===== Text for analysis =====

Our stay began with a talk by our host, Sagehen station master, Jeff Brown. A former ski patrolman, Jeff navigates Sagehen Forest wearing sturdy flip flops and a wide smile reminiscent of Dick Van Dyke. He reported ongoing Sagehen projects that include everything from a 5-week Davis Bug Boot Camp for grad students (page 11), to LIDAR calculations of Sagehen’s topography and tree densities, to Sagehen’s new fire management techniques using SPLATs, to the 50-year, $2 million Harrison project for the Nevada Museum of Art, to describing the fen (an alkaline bog) not far from the Fish House that is home to carnivorous plants called sundews.

===== Data shown =====

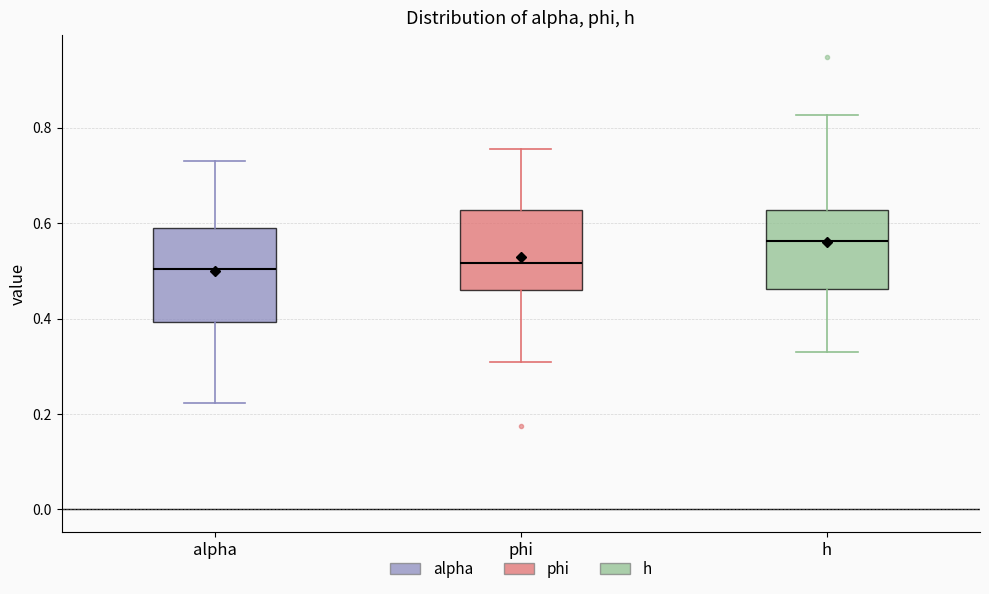

Where is the lower edge of the box for alpha on the y-axis? The values are not printed on the chart, so give them approximately, as read against the axis.

0.40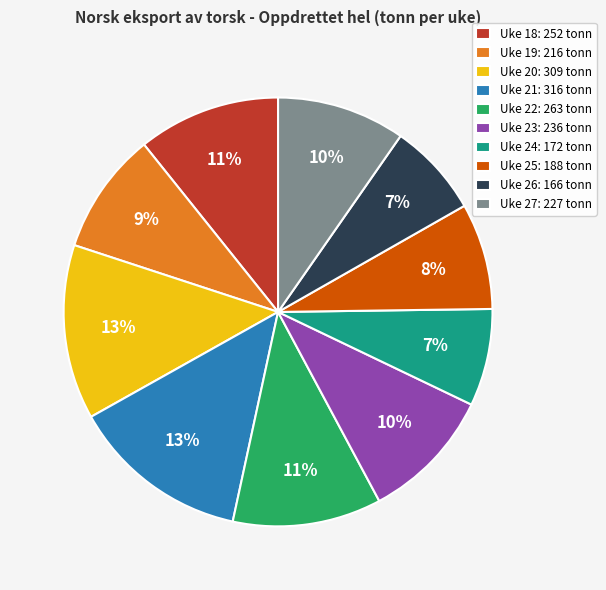

To the nearest percent, what is the difference between the Uke 27: 227 tonn and Uke 20: 309 tonn slice percentages?

3%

=====

→ What to work on
Reproduce the section of the Sagehen passage that starts with the words "Our stay began" and finishes with the words "plants called sundews.". The data has no connection to the Sagehen passage.

→ Written reply
Our stay began with a talk by our host, Sagehen station master, Jeff Brown. A former ski patrolman, Jeff navigates Sagehen Forest wearing sturdy flip flops and a wide smile reminiscent of Dick Van Dyke. He reported ongoing Sagehen projects that include everything from a 5-week Davis Bug Boot Camp for grad students (page 11), to LIDAR calculations of Sagehen’s topography and tree densities, to Sagehen’s new fire management techniques using SPLATs, to the 50-year, $2 million Harrison project for the Nevada Museum of Art, to describing the fen (an alkaline bog) not far from the Fish House that is home to carnivorous plants called sundews.